# Import modules

In [1]:
# OS
import os

# Typing
from typing import List

# Analyser
import pandas as pd
from tqdm import tqdm

# Local utilization
from utils.classes.adapters import CIF2PandasAdapter
from utils.functions import (
    get_cif_filepath,
    merge_metadata,
    read_pandas_pickle
)

# Constants
from src.constants import (
    DATASET_PATH,
    CIF_TRAIN_PATH,
    CIF_PRETEST_PATH,
    PREPROCESSING_TRAIN_PATH,
    PREPROCESSING_PRETEST_PATH
)

# pickle
import pickle

tqdm.pandas()

# Load Essentials

## Load Adapters

In [2]:
cif2pandas_adapter = CIF2PandasAdapter()

## Load CSVs

In [3]:
Train = pd.read_csv(f"{DATASET_PATH}/train.csv".replace("//", "/"))
Train.index = Train.index + 1
Pretest = pd.read_csv(f"{DATASET_PATH}/pretest.csv".replace("//", "/"))
Pretest.index = Pretest.index + 1

# Join data with CIF filename

In [4]:
Train = get_cif_filepath(Train, CIF_TRAIN_PATH)
Train[['MOFname', 'cif_filepath']].head(5)

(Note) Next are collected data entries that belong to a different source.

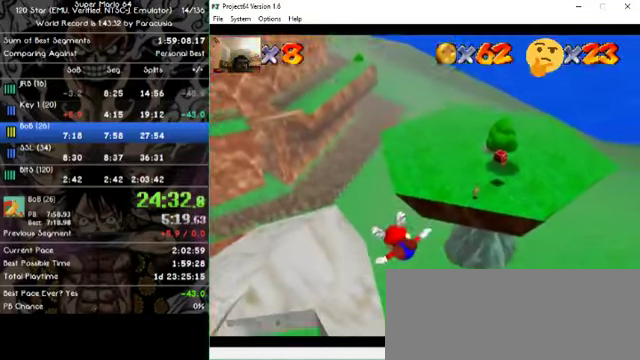
{"dt_ms": 500, "buttons": [], "left_stick": "right", "events": [[133, "left_stick", "center"], [433, "left_stick", "right"]]}
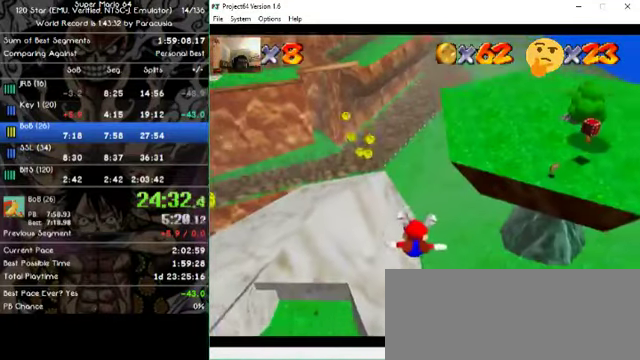
{"dt_ms": 500, "buttons": [], "left_stick": "right", "events": []}
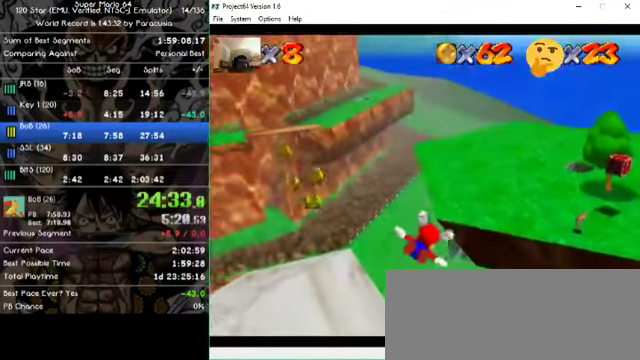
{"dt_ms": 500, "buttons": [], "left_stick": "up-left", "events": [[100, "left_stick", "up-right"], [200, "left_stick", "up"], [466, "left_stick", "up-left"]]}
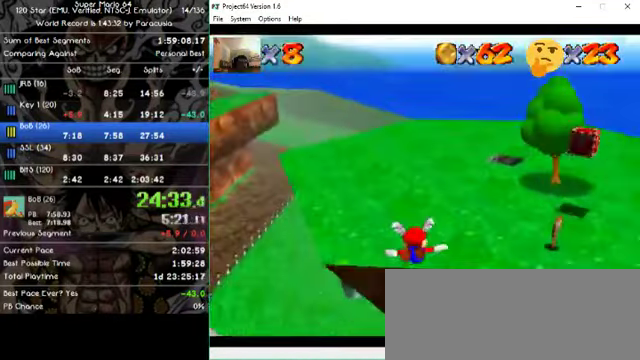
{"dt_ms": 500, "buttons": [], "left_stick": "down-left", "events": [[33, "left_stick", "down-left"]]}
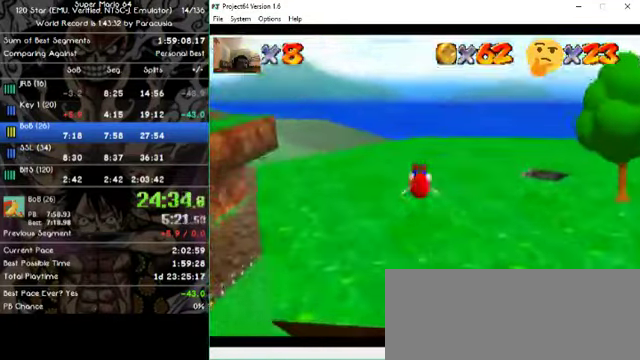
{"dt_ms": 500, "buttons": [], "left_stick": "center", "events": [[267, "left_stick", "center"]]}
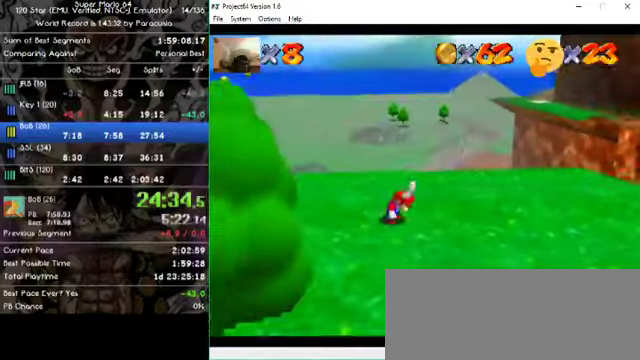
{"dt_ms": 500, "buttons": [], "left_stick": "up-left", "events": [[100, "left_stick", "up"], [434, "left_stick", "up-left"]]}
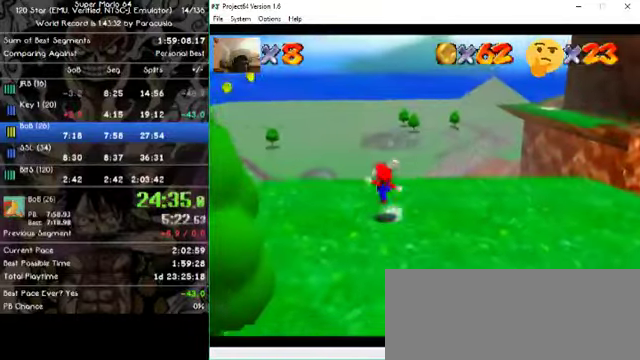
{"dt_ms": 500, "buttons": [], "left_stick": "down-left", "events": [[267, "left_stick", "down-left"]]}
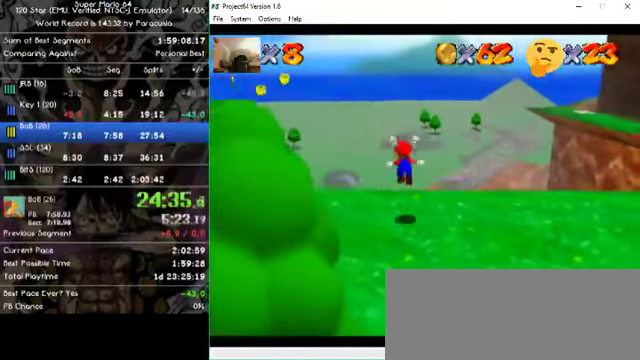
{"dt_ms": 500, "buttons": [], "left_stick": "up-left"}
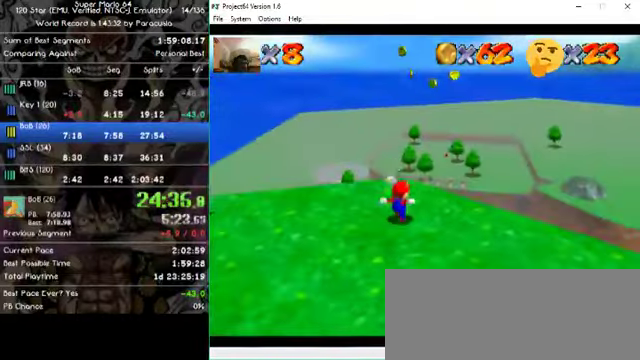
{"dt_ms": 500, "buttons": [], "left_stick": "up-left", "events": []}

Unnamed: 0,MOFname,cif_filepath
1,mof_unit_1,tmlcc-2021/mof_cif_train/mof_unit_1.cif
2,mof_unit_2,tmlcc-2021/mof_cif_train/mof_unit_2.cif
3,mof_unit_3,tmlcc-2021/mof_cif_train/mof_unit_3.cif
4,mof_unit_4,tmlcc-2021/mof_cif_train/mof_unit_4.cif
5,mof_unit_5,tmlcc-2021/mof_cif_train/mof_unit_5.cif


In [5]:
Pretest= get_cif_filepath(Pretest, CIF_PRETEST_PATH)
Pretest[['MOFname', 'cif_filepath']].head(5)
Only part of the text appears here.